I am finding it hard to remember who I am and what I am about. Taking care of everyone else's problems (NOT), getting up in their business and in their way has made it really easy to lose myself. I don't take care of myself like I do others. I over eat, don't exercise, have gained 30 pounds in a year, tired and sick all the time. Not sure what my hobbies and likes/dislikes are anymore. Funny, I think I knew more about myself in my 20s then I do in my 40s. I am determined to start making a list of things to try or retry, to find out what I like to do and be ME. My Mom always said "you have to take care of number one before you can take care of anything else". I think I will finally try and take her advice.

6 comments:

Susan M DeAngelis said...

I can completely relate to this. I really let myself go in the last 3 years. I'm so down about myself I won't go to a face to face meeting.

I'm here if you ever want to talk.

Sue

Her Big Sad said...

This sounds like someone I know....

ME! Sounds like a good idea, listing things to try.... And I know from experience that when I exercise and eat properly, instead of sitting too much, and eating emotionally, I'm actually happier and more able to handle stress. Weird, but it works!

I know this..... but I too have put back on some weight recently, despite sincerely trying NOT to, while she was incarcerated. Sigh. Guess I didn't try hard enough! Maybe we can encourage each other in that particulare venture!

:)

Mom of Opiate Addict said...

Yes, I eat when I am sad, happy, relieved, dissapointed, and then I am too busy getting up in other people's stuff that I have no time to exercise, etc. It is my addiction that is in the way of finding myself. My addiction of taking care of others and emotionally eating, then giving myself excuses not to take care of my exercise needs and everything else. It needs to be a priority for all of us, we deserve it to be a priority! I will update on my progress and will be following you both, thanks for the encouragement and support.

Madison said...

I think you're on the right path.

Lou said...

If only "everyone else" spent as much time worrying about you! I have seen people become physically ill from worry and stress. A friend of mine got lymphoma, the doctor said it was the result of years of upheaval from her addict son (which she had to handle on her own).
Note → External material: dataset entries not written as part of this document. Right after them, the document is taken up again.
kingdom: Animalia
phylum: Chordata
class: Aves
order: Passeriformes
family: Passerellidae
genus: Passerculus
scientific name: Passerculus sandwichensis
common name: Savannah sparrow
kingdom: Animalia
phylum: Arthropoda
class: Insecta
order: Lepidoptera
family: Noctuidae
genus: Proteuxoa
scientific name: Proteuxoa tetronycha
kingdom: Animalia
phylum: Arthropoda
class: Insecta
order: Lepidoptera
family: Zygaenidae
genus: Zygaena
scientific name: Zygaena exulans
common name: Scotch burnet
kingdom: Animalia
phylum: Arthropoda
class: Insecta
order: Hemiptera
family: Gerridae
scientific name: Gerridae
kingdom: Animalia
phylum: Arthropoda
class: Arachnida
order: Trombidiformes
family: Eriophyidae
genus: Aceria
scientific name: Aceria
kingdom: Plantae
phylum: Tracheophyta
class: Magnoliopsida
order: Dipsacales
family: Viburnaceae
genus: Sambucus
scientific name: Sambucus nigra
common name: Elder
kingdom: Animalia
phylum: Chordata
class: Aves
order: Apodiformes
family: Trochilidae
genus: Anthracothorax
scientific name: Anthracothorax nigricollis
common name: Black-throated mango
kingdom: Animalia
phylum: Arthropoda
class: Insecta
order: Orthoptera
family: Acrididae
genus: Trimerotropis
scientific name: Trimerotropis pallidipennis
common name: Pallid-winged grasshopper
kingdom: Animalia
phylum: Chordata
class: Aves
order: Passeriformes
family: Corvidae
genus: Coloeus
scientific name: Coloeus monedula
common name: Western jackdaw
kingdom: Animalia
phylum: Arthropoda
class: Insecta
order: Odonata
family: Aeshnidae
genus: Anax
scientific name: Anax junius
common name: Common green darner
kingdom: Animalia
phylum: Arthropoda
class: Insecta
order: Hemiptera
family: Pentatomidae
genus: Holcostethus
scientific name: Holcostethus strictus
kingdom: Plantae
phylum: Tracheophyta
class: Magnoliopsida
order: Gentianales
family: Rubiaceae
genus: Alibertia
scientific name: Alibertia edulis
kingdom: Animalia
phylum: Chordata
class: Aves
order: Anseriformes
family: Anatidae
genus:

I feel taking care of yourself is the first priority in letting the addict know the family does not revolve around them.

CJ said...

This is a common problem with caretakers, those who do it professionally or those who assume the caretaker role in a family. Individuals who are somewhat more selfish ----takers not givers ----are much saner. We all have to say "no" sometimes.

When my grandmother, who lived with our family, had advanced alzheimers, my mother was tired, sick, and crazy most of the time. It was like taking care of a 130 lb baby. My mom's going through menopause at the time probably didn't help. I was away at college. My sister lived nearby and could help sometimes, but she was working full-time and going to graduate school. Finally, we talked to my mom's three sisters and made a schedule for each to put in one day every-other week to take care of my grandmother. My mother left the house so she wouldn't get sucked into caregiving. She shopped, went to the park, had her hair done, sat in the library, or just pulled the car into a parking lot to read or nap. One or two days off each week resulted in her getting better within weeks.

At some point, others need to take responsibility for themselves. If you continue to do it, they will continue to NOT do it.